Directions: Copy every line of text in the data below word for word, and leave the images out of your answer.

Dataset records:
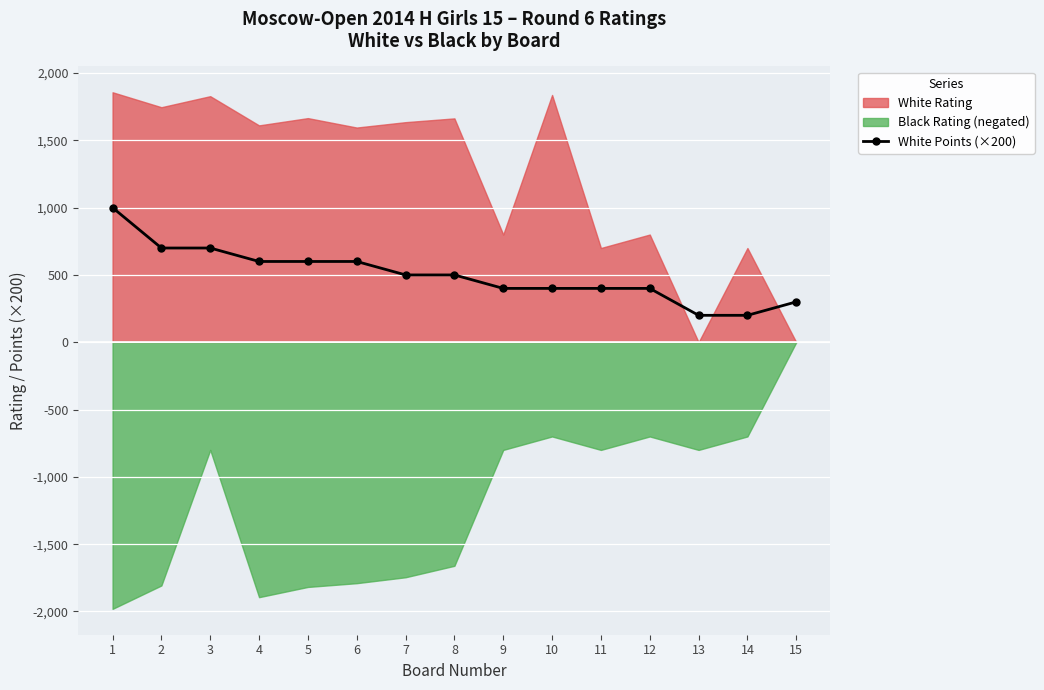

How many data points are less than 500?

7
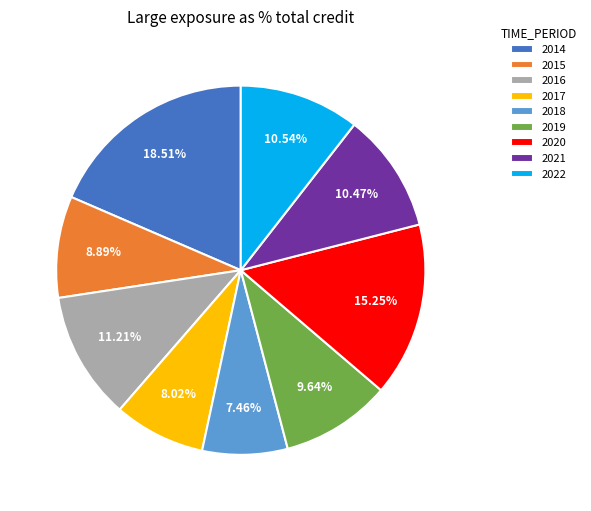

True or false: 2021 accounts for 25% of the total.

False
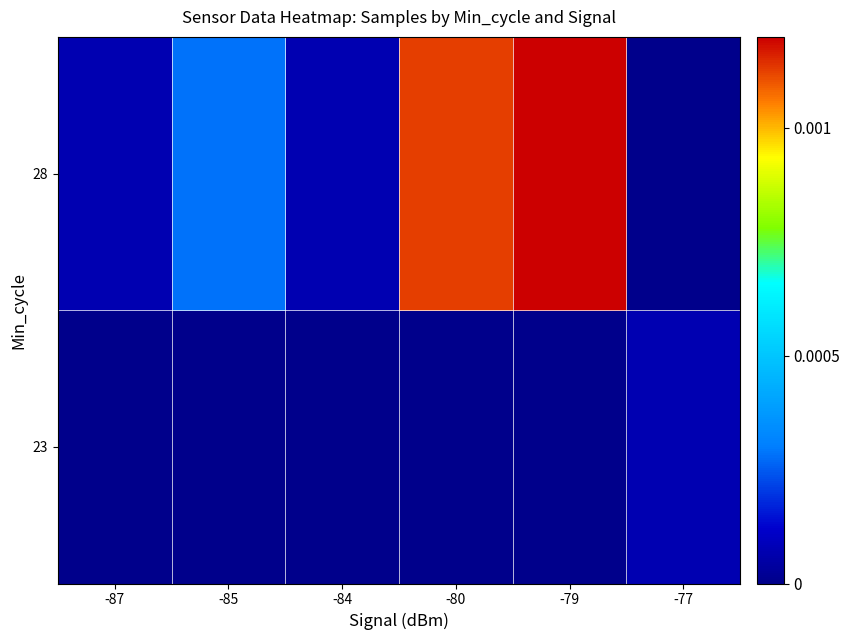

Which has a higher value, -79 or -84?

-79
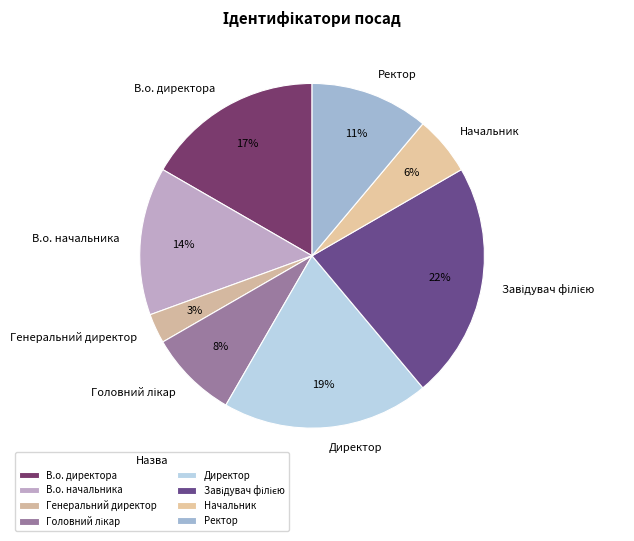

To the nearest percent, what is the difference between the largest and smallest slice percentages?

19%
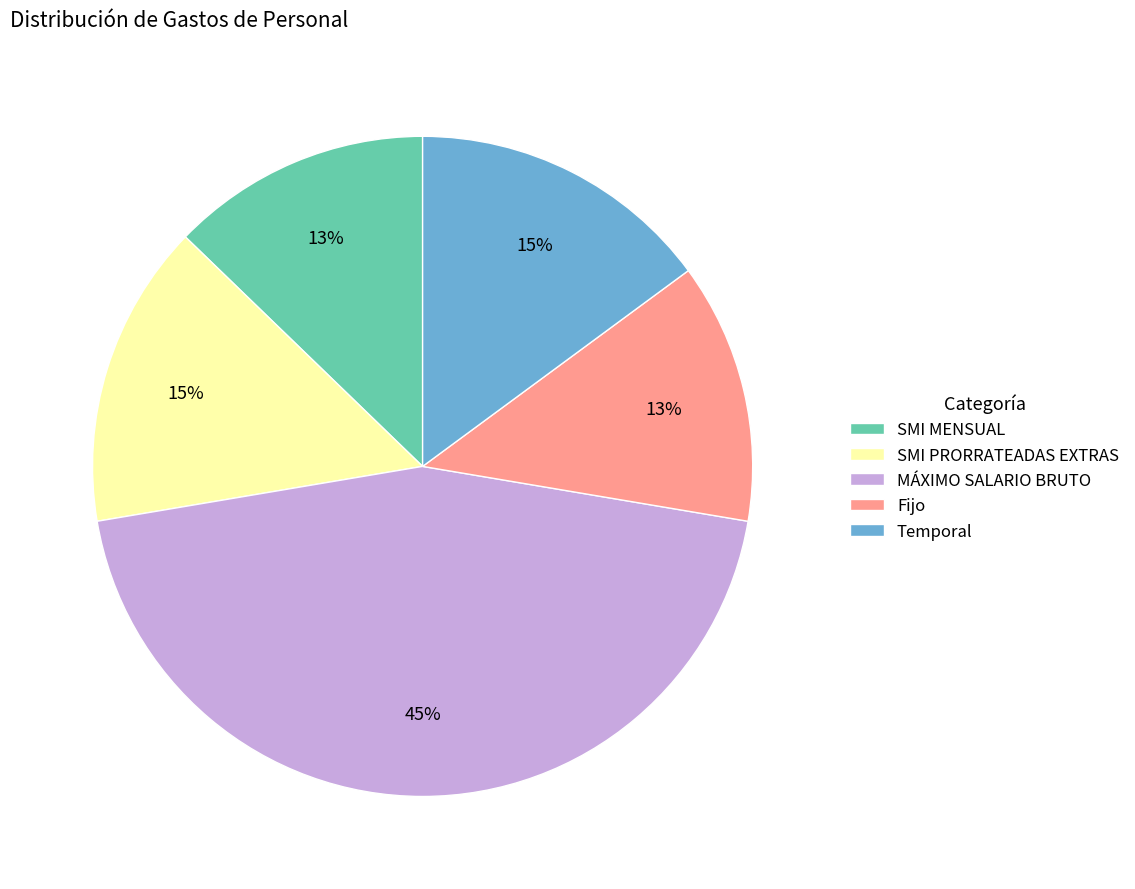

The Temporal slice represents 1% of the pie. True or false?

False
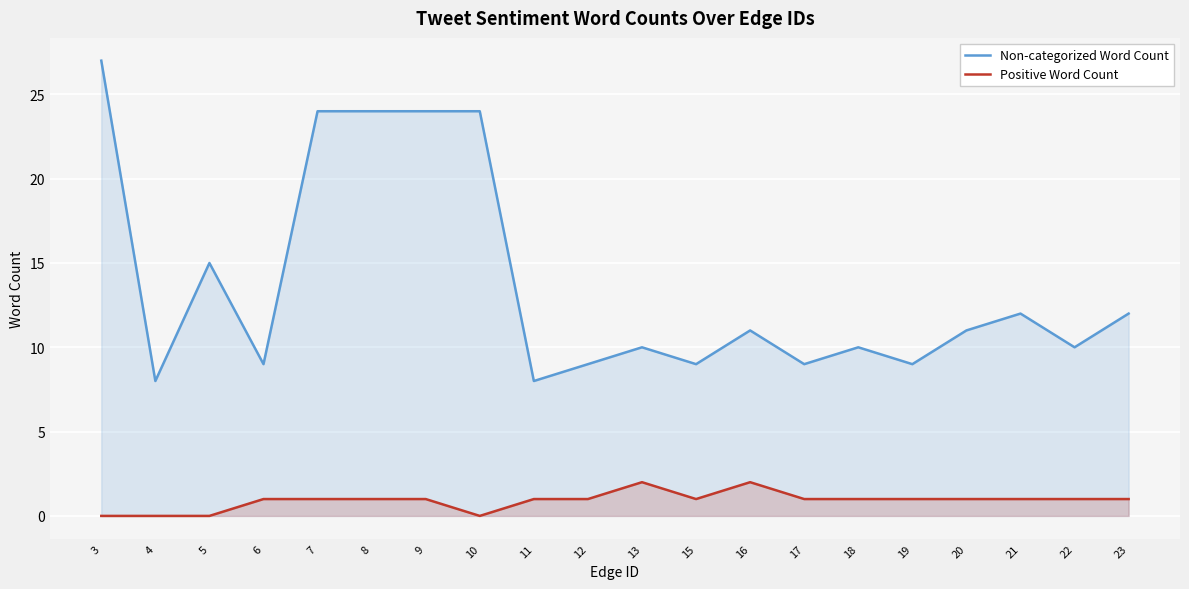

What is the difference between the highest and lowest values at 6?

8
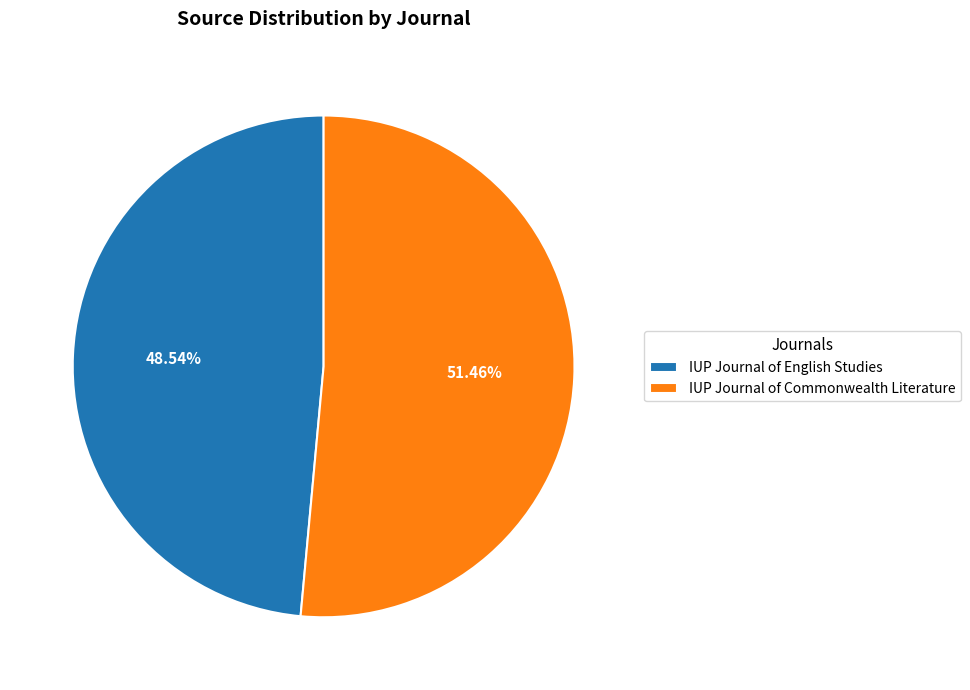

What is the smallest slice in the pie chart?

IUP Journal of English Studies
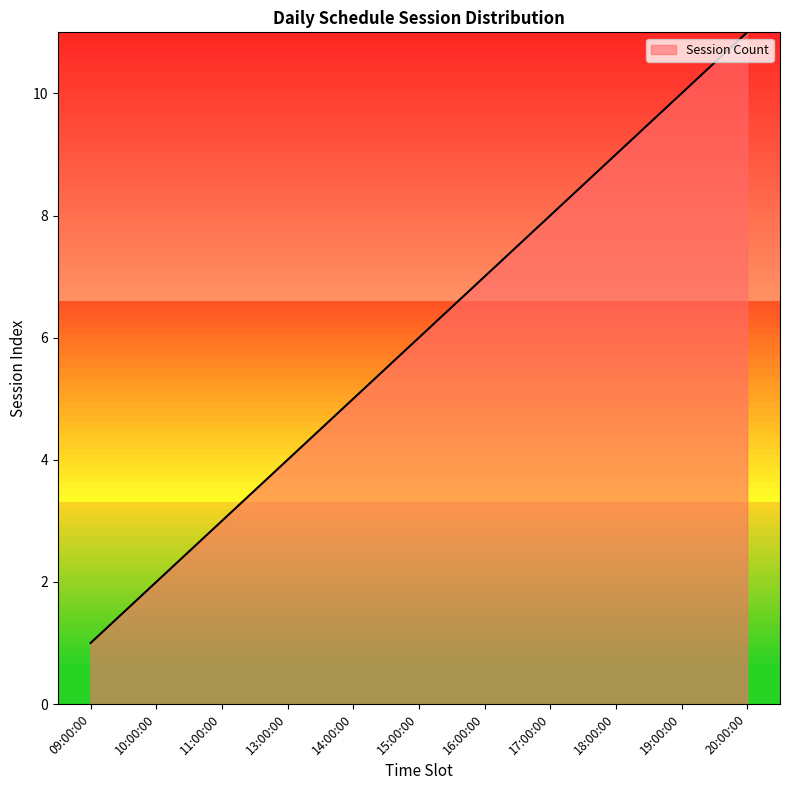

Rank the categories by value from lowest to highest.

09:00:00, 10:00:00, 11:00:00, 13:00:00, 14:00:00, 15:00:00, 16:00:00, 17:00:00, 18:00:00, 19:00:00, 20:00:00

Your solution:
How many data points are less than 500?

7

True or false: 2021 accounts for 25% of the total.

False

Which has a higher value, -79 or -84?

-79

To the nearest percent, what is the difference between the largest and smallest slice percentages?

19%

The Temporal slice represents 1% of the pie. True or false?

False

What is the difference between the highest and lowest values at 6?

8

What is the smallest slice in the pie chart?

IUP Journal of English Studies

Rank the categories by value from lowest to highest.

09:00:00, 10:00:00, 11:00:00, 13:00:00, 14:00:00, 15:00:00, 16:00:00, 17:00:00, 18:00:00, 19:00:00, 20:00:00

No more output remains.